• Exercise aim
Beginning with the line that contains "f_number: 2.4", restate each line below through the final one exactly, and exclude the pictures.

• Input for this task
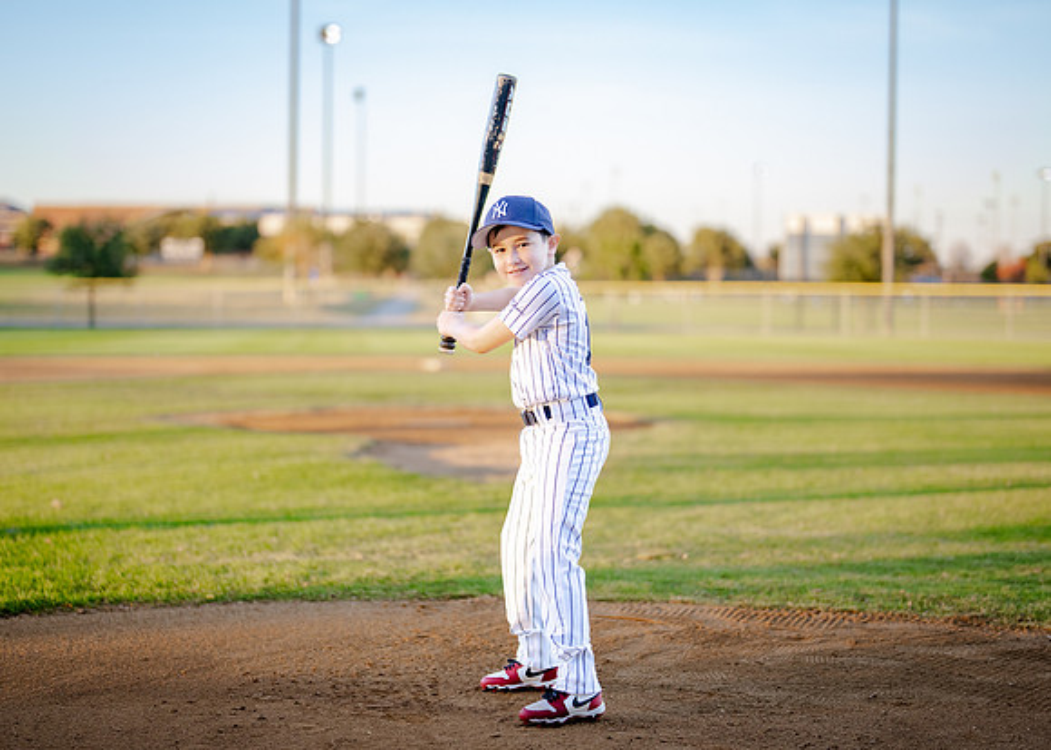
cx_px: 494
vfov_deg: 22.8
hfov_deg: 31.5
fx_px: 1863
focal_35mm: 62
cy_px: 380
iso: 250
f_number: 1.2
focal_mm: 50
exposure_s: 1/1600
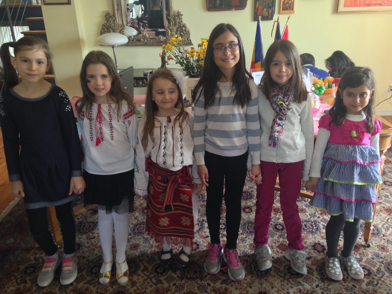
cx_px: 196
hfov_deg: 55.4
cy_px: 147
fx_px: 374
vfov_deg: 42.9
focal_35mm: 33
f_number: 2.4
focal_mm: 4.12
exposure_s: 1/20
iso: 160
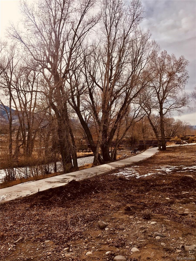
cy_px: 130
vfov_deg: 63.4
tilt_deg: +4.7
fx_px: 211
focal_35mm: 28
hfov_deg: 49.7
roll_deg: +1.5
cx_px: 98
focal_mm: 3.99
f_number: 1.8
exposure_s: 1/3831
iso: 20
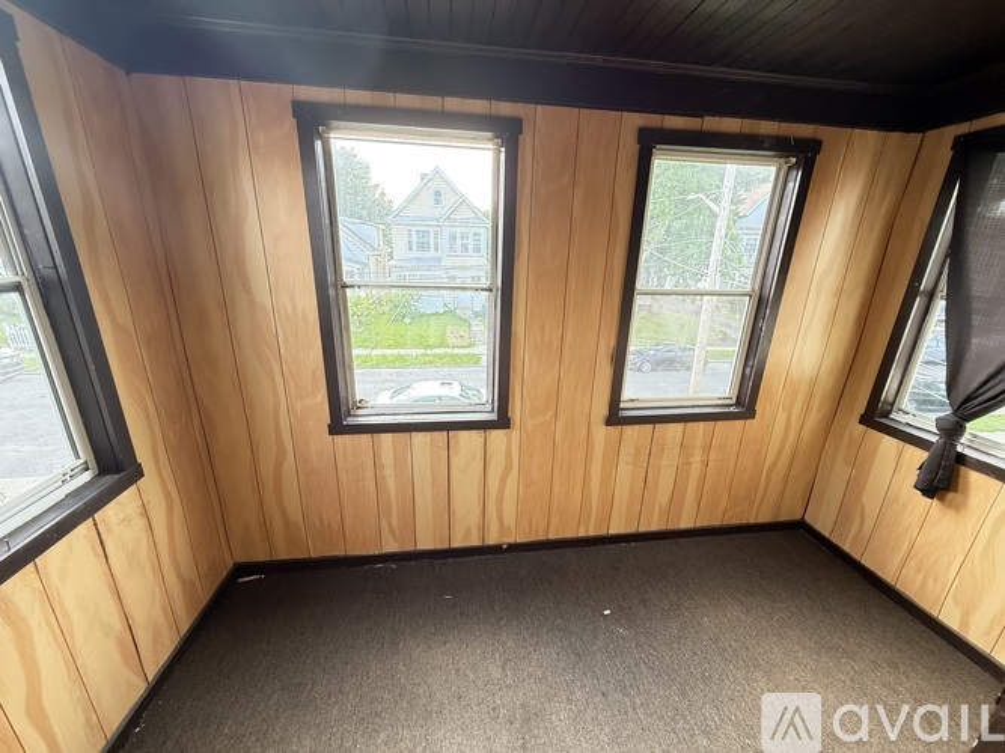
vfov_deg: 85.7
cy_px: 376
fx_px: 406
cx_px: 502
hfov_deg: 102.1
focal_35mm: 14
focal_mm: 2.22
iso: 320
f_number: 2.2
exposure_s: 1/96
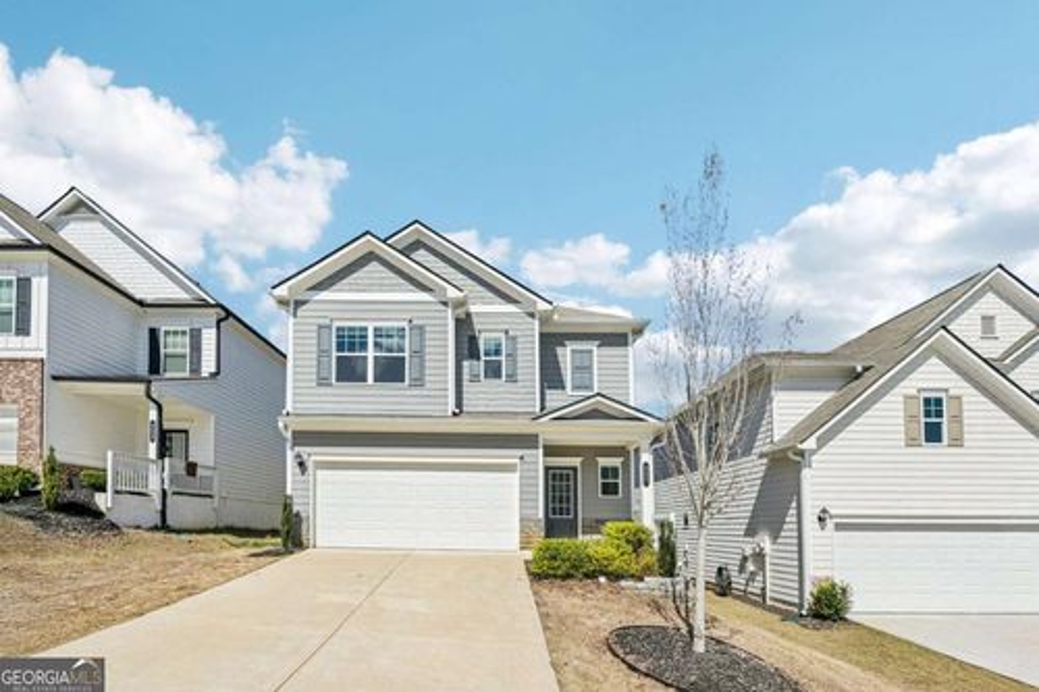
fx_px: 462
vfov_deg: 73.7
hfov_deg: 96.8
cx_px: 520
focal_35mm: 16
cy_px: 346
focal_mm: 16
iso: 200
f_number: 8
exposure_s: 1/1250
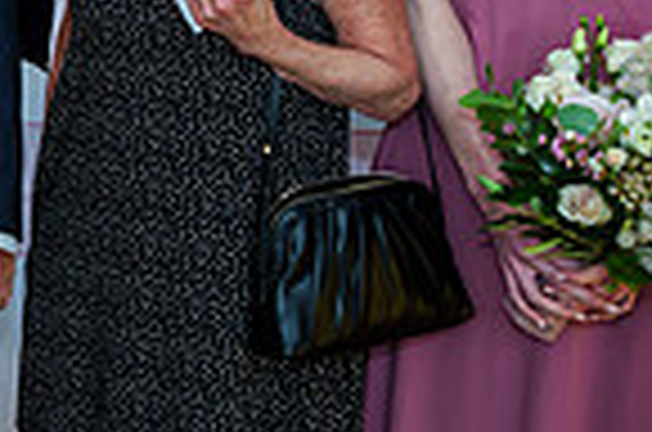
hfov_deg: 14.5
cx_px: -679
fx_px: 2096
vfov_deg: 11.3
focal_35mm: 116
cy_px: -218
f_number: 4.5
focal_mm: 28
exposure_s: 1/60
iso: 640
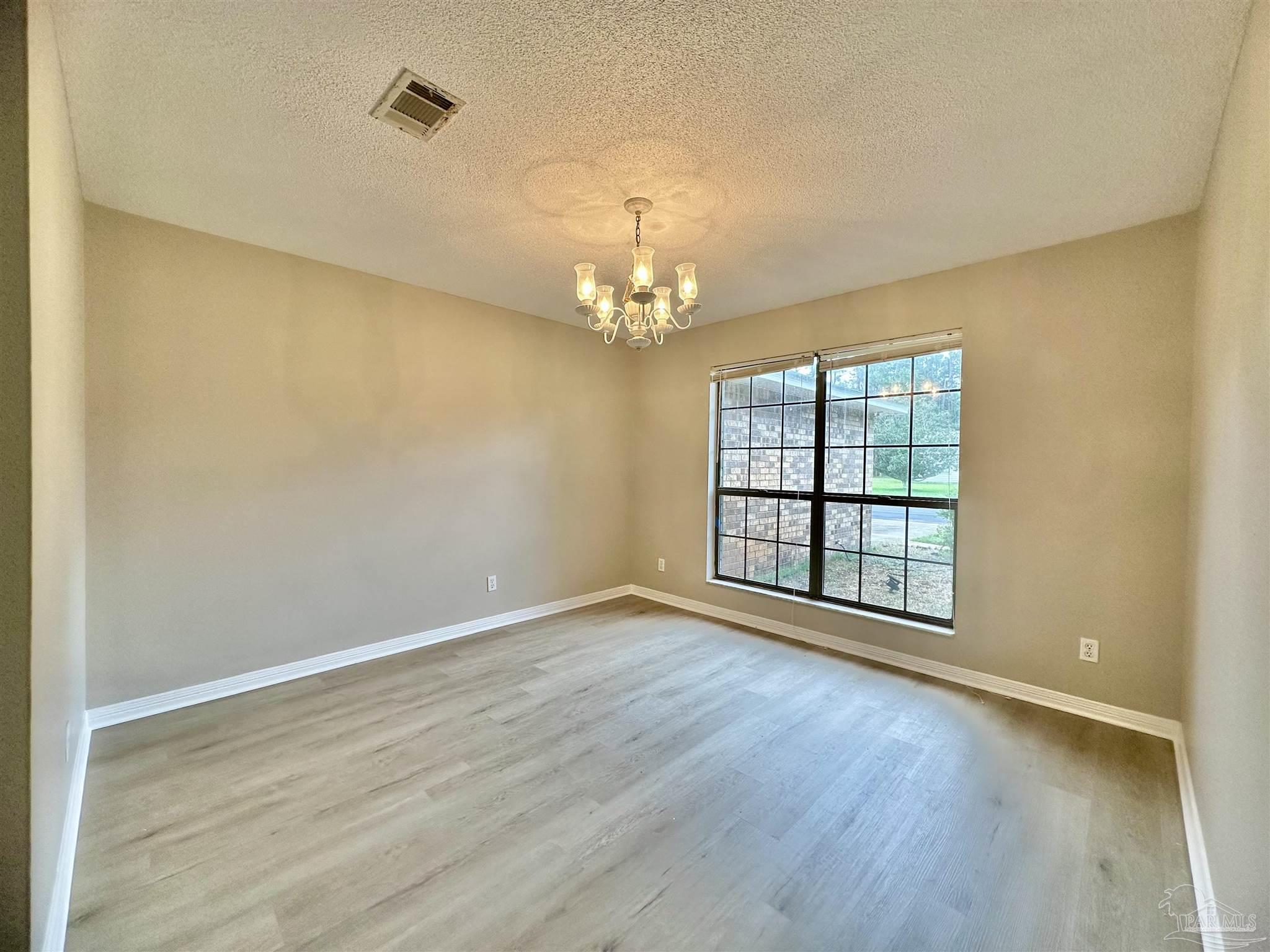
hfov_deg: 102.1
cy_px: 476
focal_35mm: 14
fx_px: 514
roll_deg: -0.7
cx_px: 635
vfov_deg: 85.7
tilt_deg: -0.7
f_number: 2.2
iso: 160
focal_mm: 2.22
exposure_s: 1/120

• Exercise answer
f_number: 2.4
focal_mm: 4.12
exposure_s: 1/20
iso: 160
cy_px: 130
vfov_deg: 63.4
tilt_deg: +4.7
fx_px: 211
focal_35mm: 28
hfov_deg: 49.7
roll_deg: +1.5
cx_px: 98
focal_mm: 3.99
f_number: 1.8
exposure_s: 1/3831
iso: 20
vfov_deg: 85.7
cy_px: 376
fx_px: 406
cx_px: 502
hfov_deg: 102.1
focal_35mm: 14
focal_mm: 2.22
iso: 320
f_number: 2.2
exposure_s: 1/96
fx_px: 462
vfov_deg: 73.7
hfov_deg: 96.8
cx_px: 520
focal_35mm: 16
cy_px: 346
focal_mm: 16
iso: 200
f_number: 8
exposure_s: 1/1250
hfov_deg: 14.5
cx_px: -679
fx_px: 2096
vfov_deg: 11.3
focal_35mm: 116
cy_px: -218
f_number: 4.5
focal_mm: 28
exposure_s: 1/60
iso: 640
hfov_deg: 102.1
cy_px: 476
focal_35mm: 14
fx_px: 514
roll_deg: -0.7
cx_px: 635
vfov_deg: 85.7
tilt_deg: -0.7
f_number: 2.2
iso: 160
focal_mm: 2.22
exposure_s: 1/120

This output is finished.